Expand eligibility requirements to include more health care providers. Current RHCP eligibility requirements exclude some entities that are a part of care delivery. For example, transformations in care delivery are increasingly moving care to settings outside of hospitals (such as nursing homes, hospices, and other long-term care facilities). Yet the current FCC definition of “health care provider” excludes many of these settings. Although the FCC created the Skilled Nursing Facility Pilot Program to evaluate how to support broadband connections to skilled nursing facilities explicitly, implementation of the program was deferred and other types of health care entities remain ineligible. Further, for-profit providers are ineligible for RHCP funding, despite the fact that they are important sources of access to care for many vulnerable populations. Funding eligibility should be expanded to include organizations that are critical parts of health care provision in rural communities in need of broadband access support:

  • The FCC should use a more inclusive definition of “health care provider” for RHCP eligibility to include all entities involved in delivering care and remote patient management.
  • Congress should expand eligibility to include for-profit providers that serve vulnerable populations, using existing definitions in the Centers for Medicare and Medicaid Services and Health Resource and Services Administration programs.

3. Adjust the RHCP to address the rapidly changing broadband environment.
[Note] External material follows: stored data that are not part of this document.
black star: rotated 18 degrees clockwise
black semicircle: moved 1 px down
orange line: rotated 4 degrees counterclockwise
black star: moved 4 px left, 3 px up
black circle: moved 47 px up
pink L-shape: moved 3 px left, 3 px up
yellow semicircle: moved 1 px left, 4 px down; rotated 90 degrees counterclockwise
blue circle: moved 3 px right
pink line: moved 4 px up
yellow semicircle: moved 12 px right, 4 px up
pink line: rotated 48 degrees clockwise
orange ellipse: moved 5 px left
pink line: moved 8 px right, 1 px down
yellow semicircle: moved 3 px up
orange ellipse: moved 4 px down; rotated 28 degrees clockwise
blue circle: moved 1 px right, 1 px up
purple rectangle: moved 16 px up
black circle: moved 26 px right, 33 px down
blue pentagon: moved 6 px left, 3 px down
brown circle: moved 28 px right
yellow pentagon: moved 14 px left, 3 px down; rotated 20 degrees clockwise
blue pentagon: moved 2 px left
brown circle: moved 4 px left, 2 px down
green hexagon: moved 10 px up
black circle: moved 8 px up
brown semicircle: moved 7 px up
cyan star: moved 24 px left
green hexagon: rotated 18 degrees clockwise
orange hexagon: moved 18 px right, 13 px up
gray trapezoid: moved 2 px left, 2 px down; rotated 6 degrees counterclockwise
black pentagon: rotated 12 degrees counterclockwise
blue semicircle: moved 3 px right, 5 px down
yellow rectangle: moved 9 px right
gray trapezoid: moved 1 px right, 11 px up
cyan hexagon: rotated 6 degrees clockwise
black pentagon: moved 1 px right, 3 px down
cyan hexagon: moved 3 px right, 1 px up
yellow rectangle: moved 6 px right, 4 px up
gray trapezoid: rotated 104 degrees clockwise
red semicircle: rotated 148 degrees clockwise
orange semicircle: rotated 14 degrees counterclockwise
The landscape of need for broadband access within health care is changing rapidly. The connection speeds supported by the RHCP’s various mechanisms are not keeping pace with the increased volume and complexity of required data files. For example, 82 percent of spending from the Telecommunications Fund supported connections of 4 Mbps or less, which is a sufficient speed for single-physician practices but is not adequate for many multi-physician practices, clinics and hospitals that are also participants in the Program. To assure that RHCP funding keeps up with practice needs:

  • The FCC should publish a Health Care Broadband Status Report every several years describing the current state of the connectivity gap in the US in order to inform use of the Healthcare Connect and Telecommunications Funds.
  • The FCC should regularly update RHCP funding guidance to reflect these findings.

Conclusion

Broadband access is increasingly important for high-quality health care, particularly care involving telemedicine, and reforming the FCC’s programs to support rural broadband access is an opportunity to close the “connectivity gap” that is a barrier to high-quality care in rural areas. In addition, greater coordination among federal agencies is essential to ensuring that funding improves health outcomes. Having one agency—such as the Centers for Medicare and Medicaid Services—coordinate various sources of funding for health IT and care improvement would ensure that programs leverage each other to achieve their shared goals.